### **CSV Automation**

#### **Introduction**

Data import plays a pivotal role in data science. Knowing how to do it prevents the possibility of failure of the model. To achieve this, various methods, which differ depends on the data types (e.g. .csv, .txt, .json), are possible.

Data acquisition is a large part of many data analytics projects and system development life cycles. This article will show you how to write a simple Python program that uses the BULK INSERT utility to rapidly insert data from a CSV file into a SQL Server database table.
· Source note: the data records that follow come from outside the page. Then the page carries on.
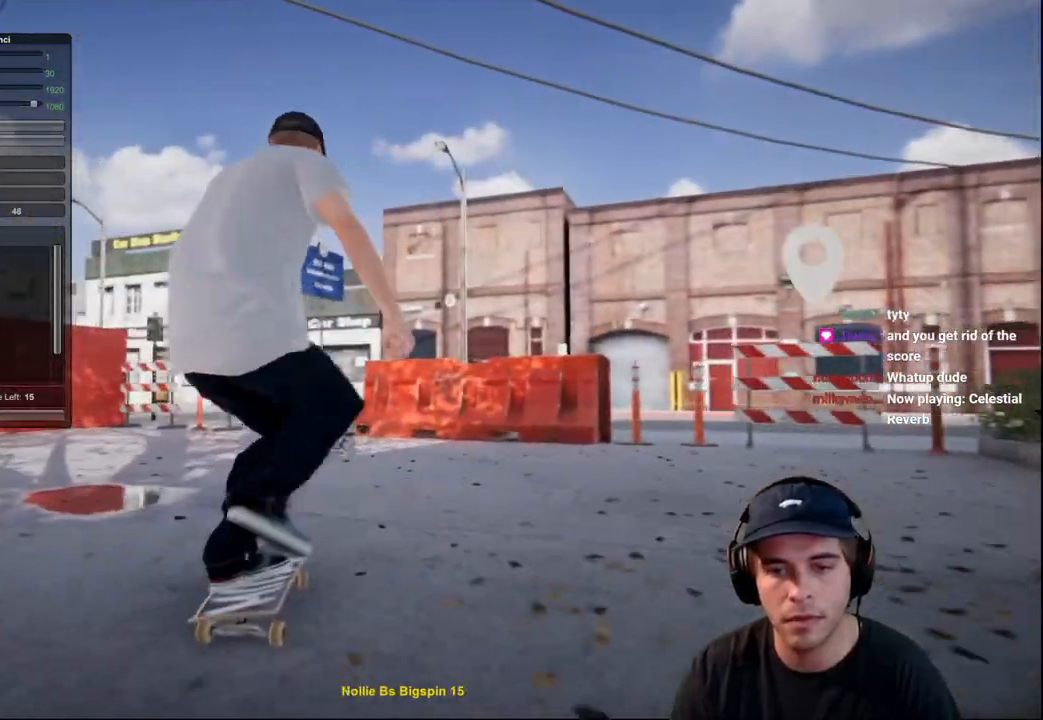
{"buttons": ["L2"], "left_stick": "center", "right_stick": "center", "events": [[250, "DPAD_RIGHT", "down"], [400, "DPAD_RIGHT", "up"]]}
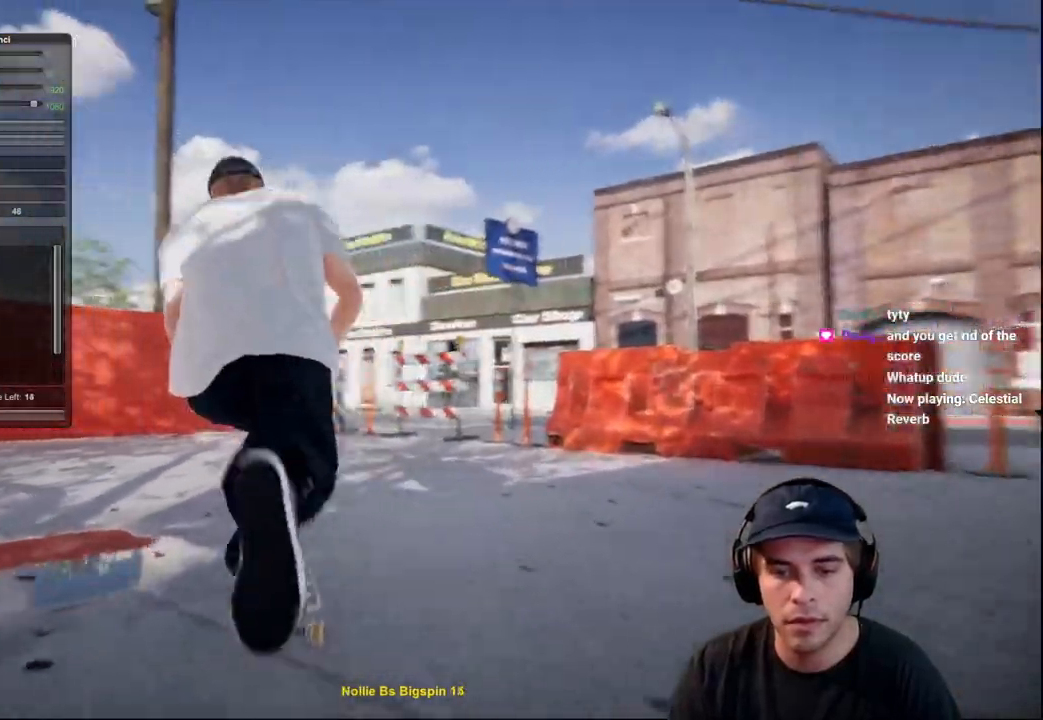
{"buttons": ["L2"], "left_stick": "center", "right_stick": "center", "events": []}
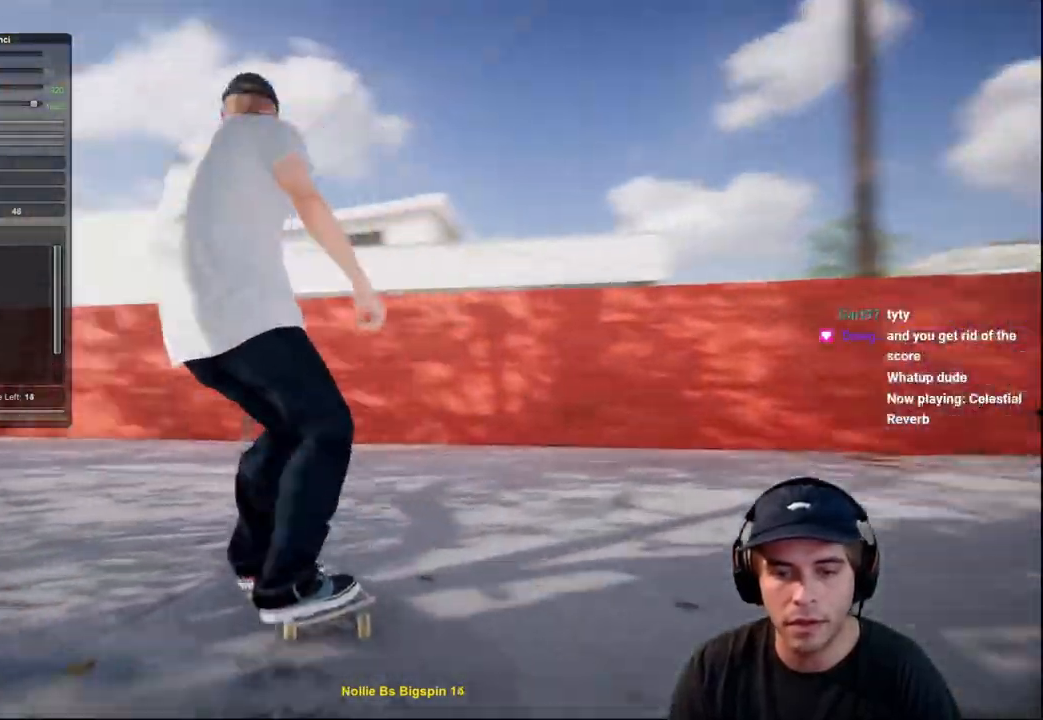
{"buttons": ["L2"], "left_stick": "center", "right_stick": "center", "events": [[50, "L2", "up"], [150, "L2", "down"], [384, "L2", "up"], [450, "L2", "down"]]}
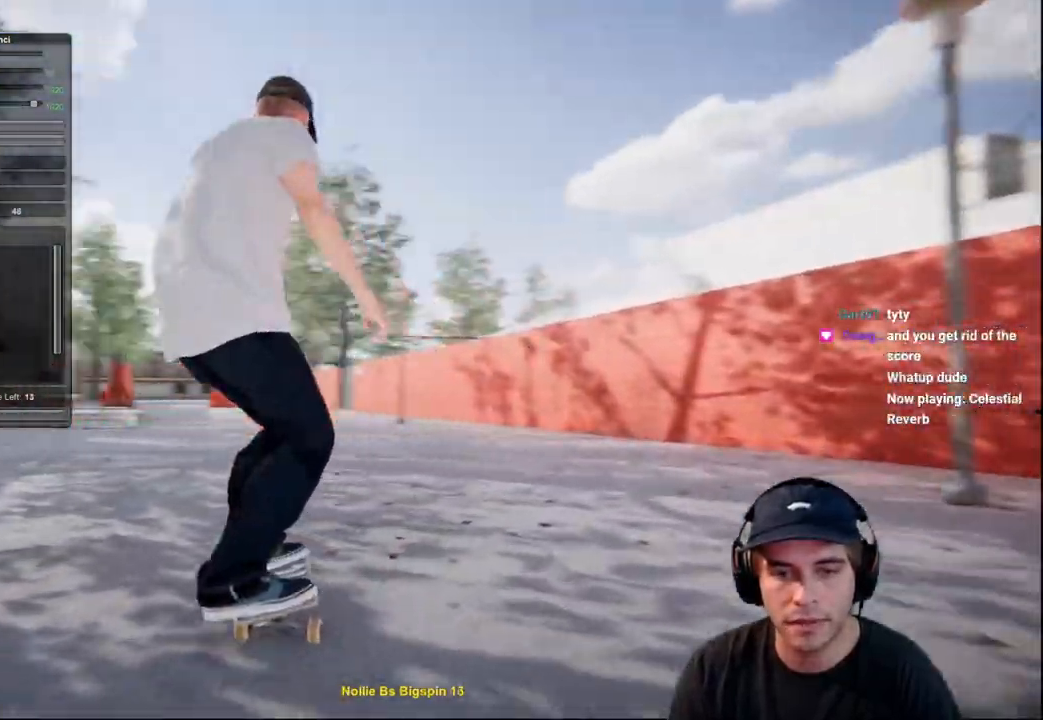
{"buttons": ["R2"], "left_stick": "center", "right_stick": "center", "events": [[67, "L2", "up"], [367, "R2", "down"]]}
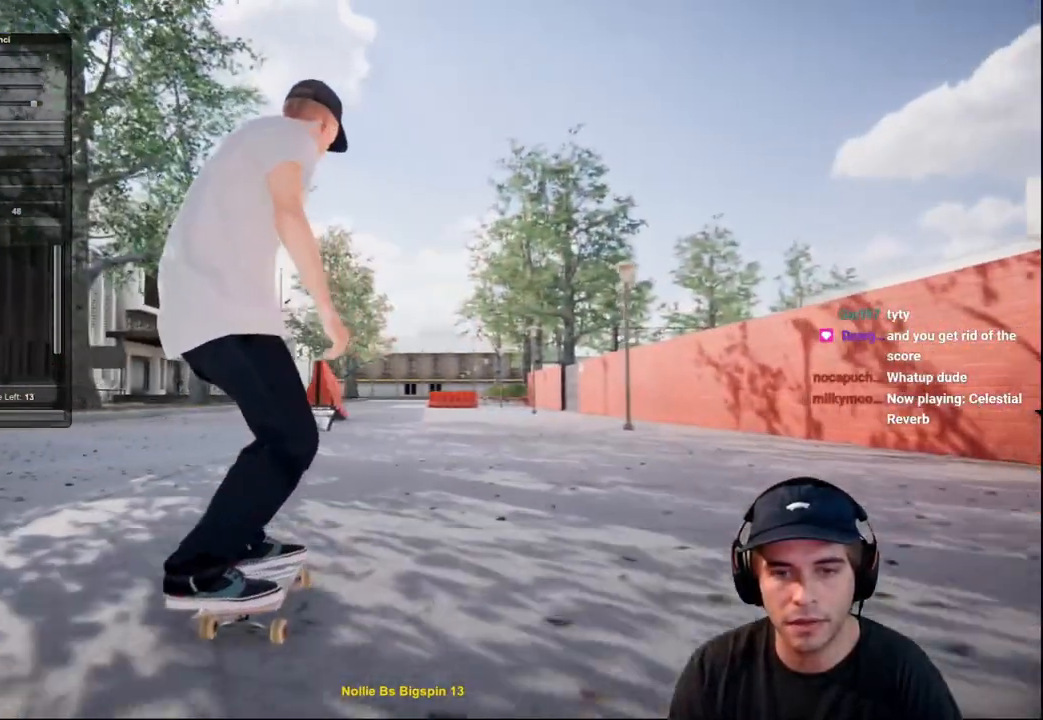
{"buttons": [], "left_stick": "up", "right_stick": "center", "events": [[117, "R2", "up"], [400, "left_stick", "up"]]}
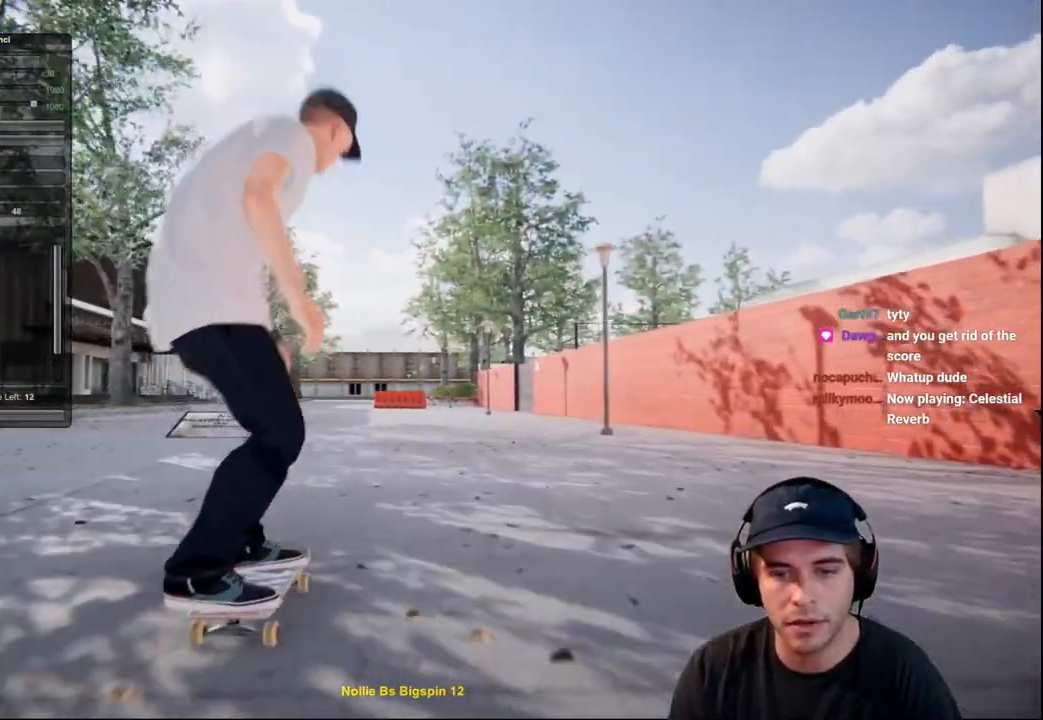
{"buttons": ["R2"], "left_stick": "center", "right_stick": "center", "events": [[201, "R2", "down"], [217, "left_stick", "right"], [301, "left_stick", "center"]]}
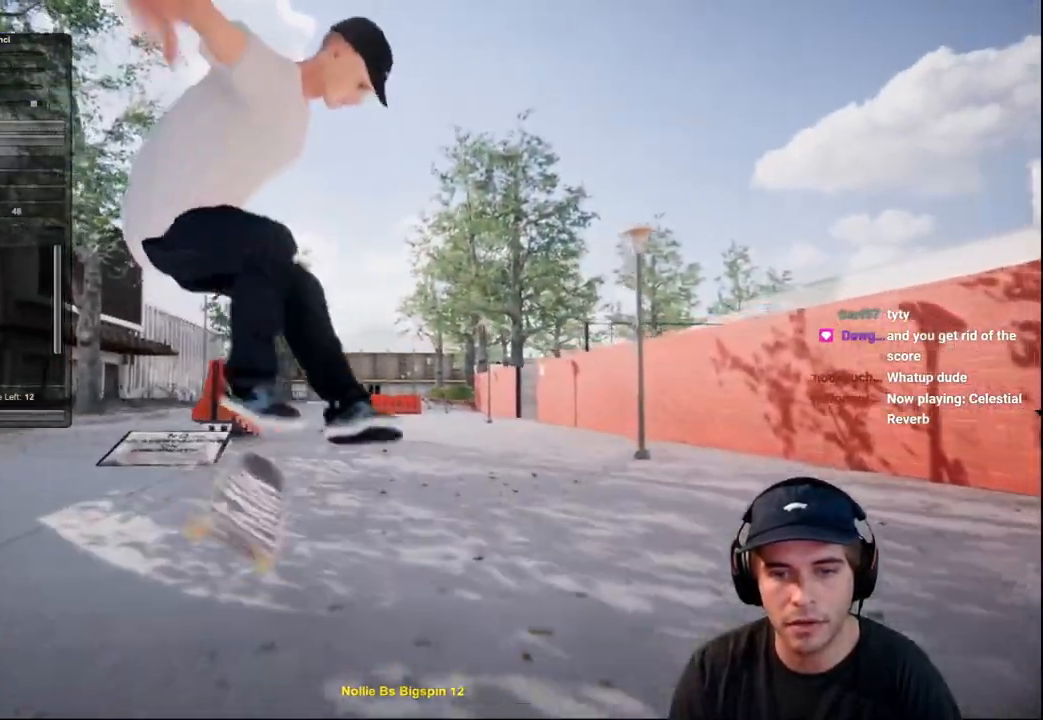
{"buttons": [], "left_stick": "center", "right_stick": "center", "events": [[100, "left_stick", "right"], [300, "left_stick", "center"], [350, "R2", "up"], [434, "R2", "down"], [484, "R2", "up"]]}
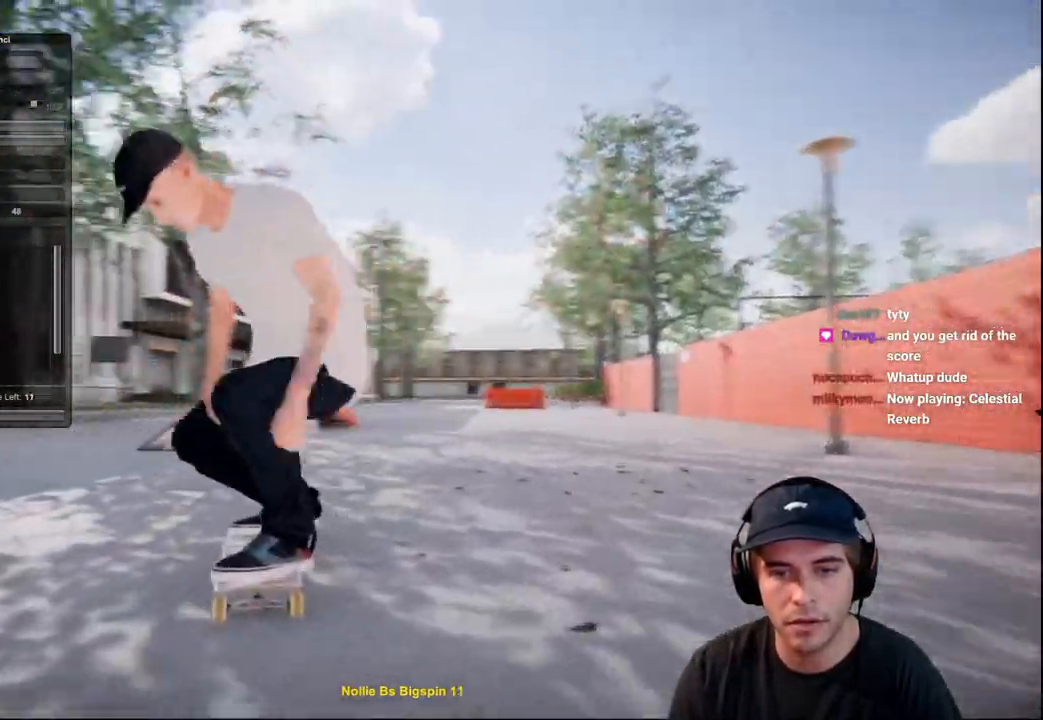
{"buttons": ["R2"], "left_stick": "center", "right_stick": "center", "events": [[117, "X", "down"], [167, "R2", "down"], [217, "X", "up"]]}
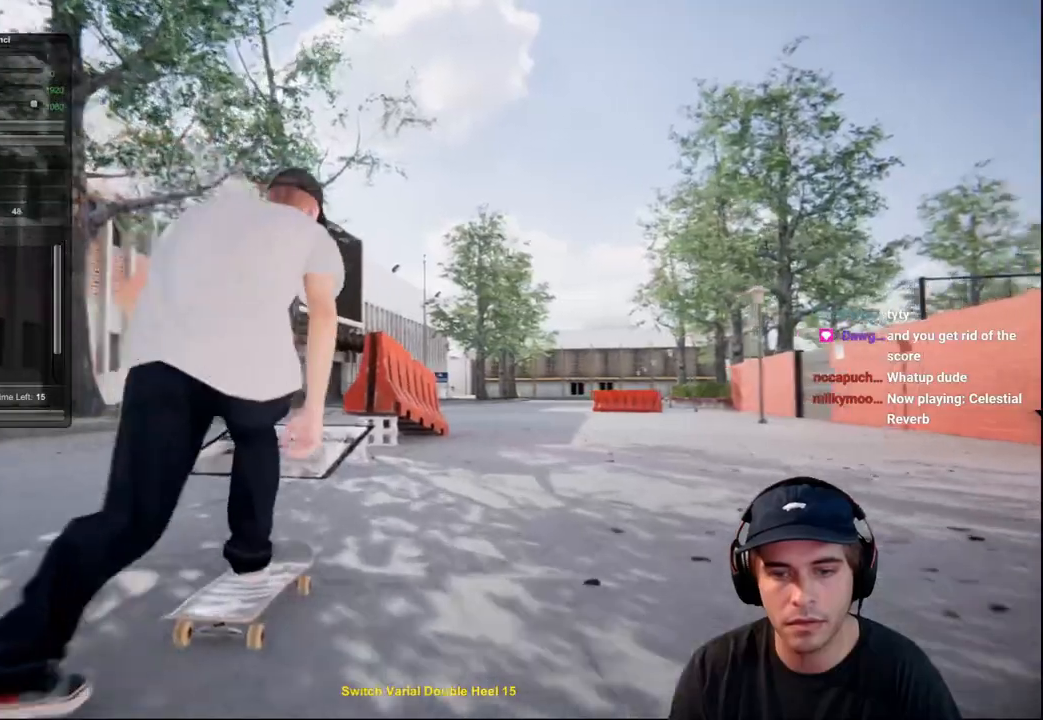
{"buttons": ["L2"], "left_stick": "center", "right_stick": "center", "events": [[117, "R2", "up"], [183, "R2", "down"], [233, "R2", "up"], [350, "L2", "down"]]}
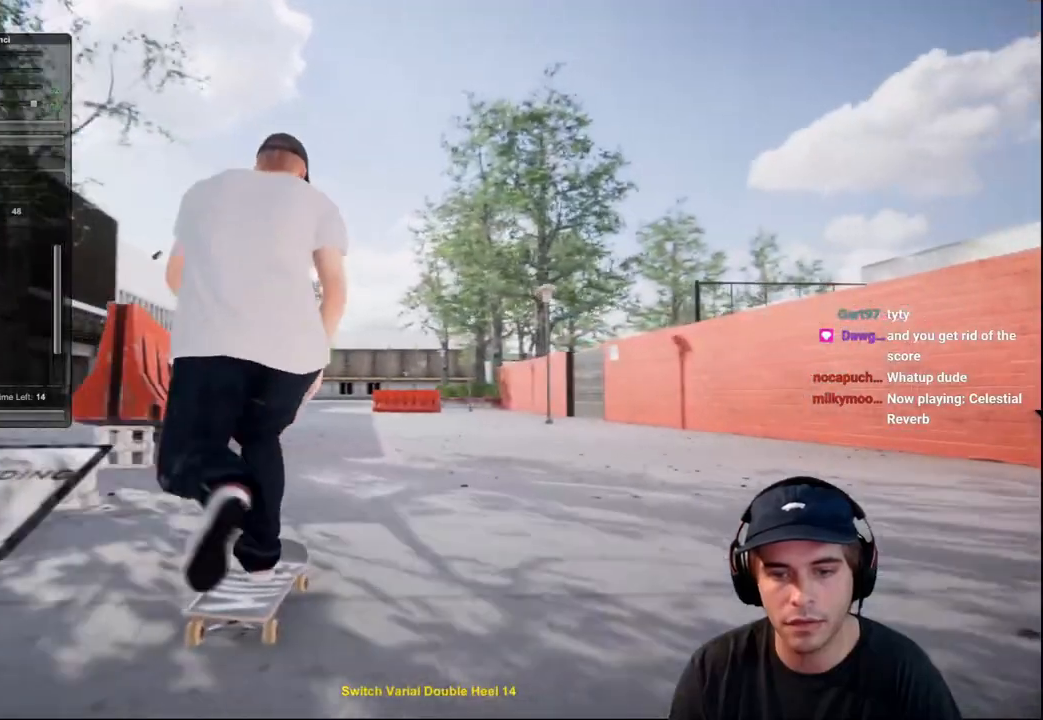
{"buttons": [], "left_stick": "center", "right_stick": "center", "events": [[34, "L2", "up"], [184, "L2", "down"], [334, "L2", "up"]]}
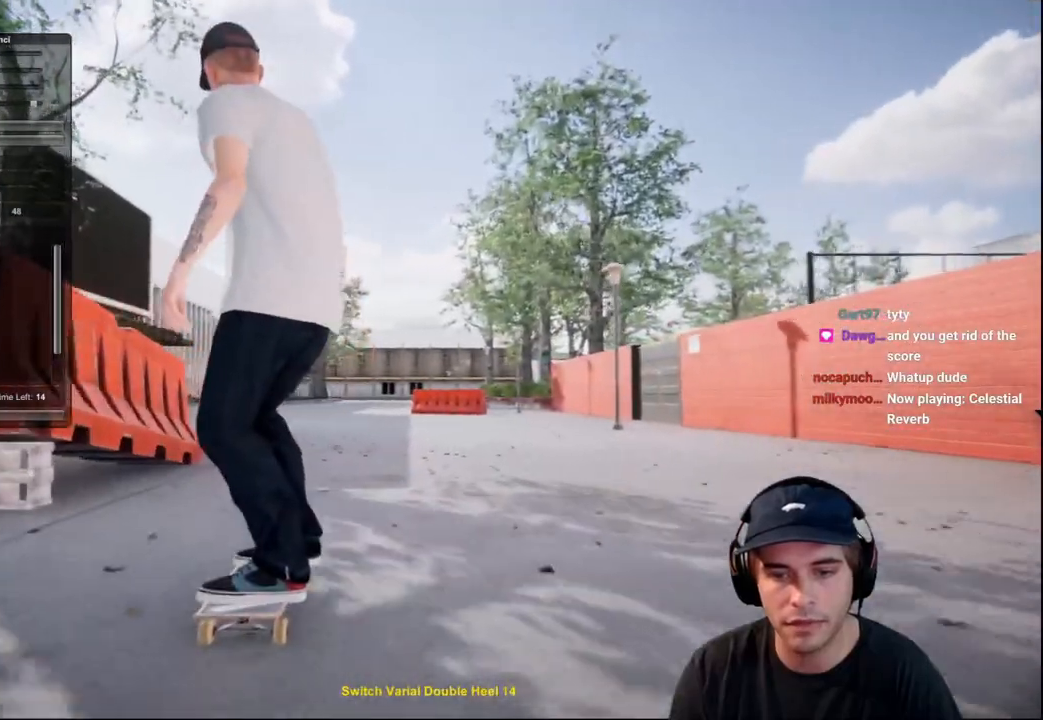
{"buttons": ["L2"], "left_stick": "center", "right_stick": "center", "events": [[267, "R2", "down"], [384, "L2", "down"], [467, "R2", "up"]]}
#### **Import the Necessary Libraries** 

In [None]:
#import libraries

import os
import pandas as pd
import numpy as np
import psycopg2

#### **Find and move the CSV files to new directory from working directory**

In [None]:
#find csv files in the working directory

csv_files = []
for file in os.listdir(os.getcwd()):
    if file.endswith('.csv'):
        csv_files.append(file)

In [None]:
#make new directory

dataset_dir = 'datasets'

#create the bash command to make a new directory
# mkdir dataset_dir

try:
    mkdir = 'mkdir {0}'.format(dataset_dir)
    os.system(mkdir)
except:
    pass

In [None]:
#move the CV files in the new directory

#mv filename directory

for csv in csv_files:
    mv_file ="mv '{0}' {1}".format(csv, dataset_dir)
    os.system(mv_file)
    print(mv_file)


#### **create Pandas DataFrame for CSV**

In [None]:
#Create Pandas dataframe for csv to clean the data

data_path = os.getcwd()+'/'+dataset_dir+'/'

df={}
for file in csv_files:
    try:
        df[file] = pd.read_csv(data_path+file)
    except UnicodeDecodeError:
        df[file] = pd.read_csv(data_path+file, encoding="ISO-8859-1")
        

#### **Clean the table,columns name and Maps the Dtype of CSV file to Upload into the DataBase**

In [None]:
# Clean the column, table name and maps the pandas datatype to sql datatype
# Then upload the CSV file into the database

for k in csv_files:
    
    dataframe = df[k]
    
    #clean table name
    clean_tbl_name = k.lower().replace(" ","_").replace("?","")\
                      .replace("-","_").replace(r"/","_").replace("\\","_").replace("%","")\
                      .replace(")","").replace(r"(","").replace("$","")
    
    
    #remove .csv extension from clean_tbl_name
    table_name='{0}'.format(clean_tbl_name.split('.')[0])
    print(table_name)
    
    #clean columns name
    dataframe.columns = [x.lower().replace(" ","_").replace("?","")\
                          .replace("-","_").replace(r"/","_").replace("\\","_").replace("%","")\
                          .replace(")","").replace(r"(","").replace("$","") for x in dataframe.columns]
    
    #replacement dictionary that maps pandas dtypes to sql dtypes
    replacements = {
        'object':'varchar',
        'float64':'float',
        'int64':'int',
        'datetime64':'timestamp',
        'timedelta64[ns]':'varchar'
    }
    
    #table schema
    col_str=",".join("{} {}".format(n,d) for (n,d) in zip(dataframe.columns,dataframe.dtypes.replace(replacements)))
    print(col_str)
    
    #open database connection
    host = 'project-db.******.ap-south-1.rds.amazonaws.com'
    port = '5432'
    dbname = 'postgres'
    user = '*****'
    password = '*******'
    
    #connect to database
    conn_string = "host=%s port=%s database=%s user=%s password=%s" % (host, port, dbname, user, password)
    conn = psycopg2.connect(conn_string)
    cursor=conn.cursor()
    print('Database opened succesfully')
    
    #drop table if exixsts
    cursor.execute("drop table if exists %s") % (table_name)
    
    #create table
    cursor.execute("create table %s (%s)") % (table_name, col_str)
    print('{0} was created succesfully'.format(table_name))
    
    #insert values into the table
    #save df to csv
    dataframe.to_csv(k, header=dataframe.columns, index=False, encoding='utf-8')
    
    #open csv file into object
    my_file = open(k)
    print ('file opened in memory')
    
    #upload to db
    SQL_STATEMENT = """
    COPY %s FROM STDIN WITH
        CSV
        HEADER
        DELIMITER AS ','
    """
    
    cursor.copy_expert(sql=SQL_STATEMENT % table_name, file=my_file)
    print ('file copied to db')
    
    cursor.execute("grant select on table %s to public" % table_name)
    conn.commit()
    cursor.close()
    print('table {0} imported to db completed'.format(table_name))
    
#for loop and message
print ('all tables have been successfully imported into the db')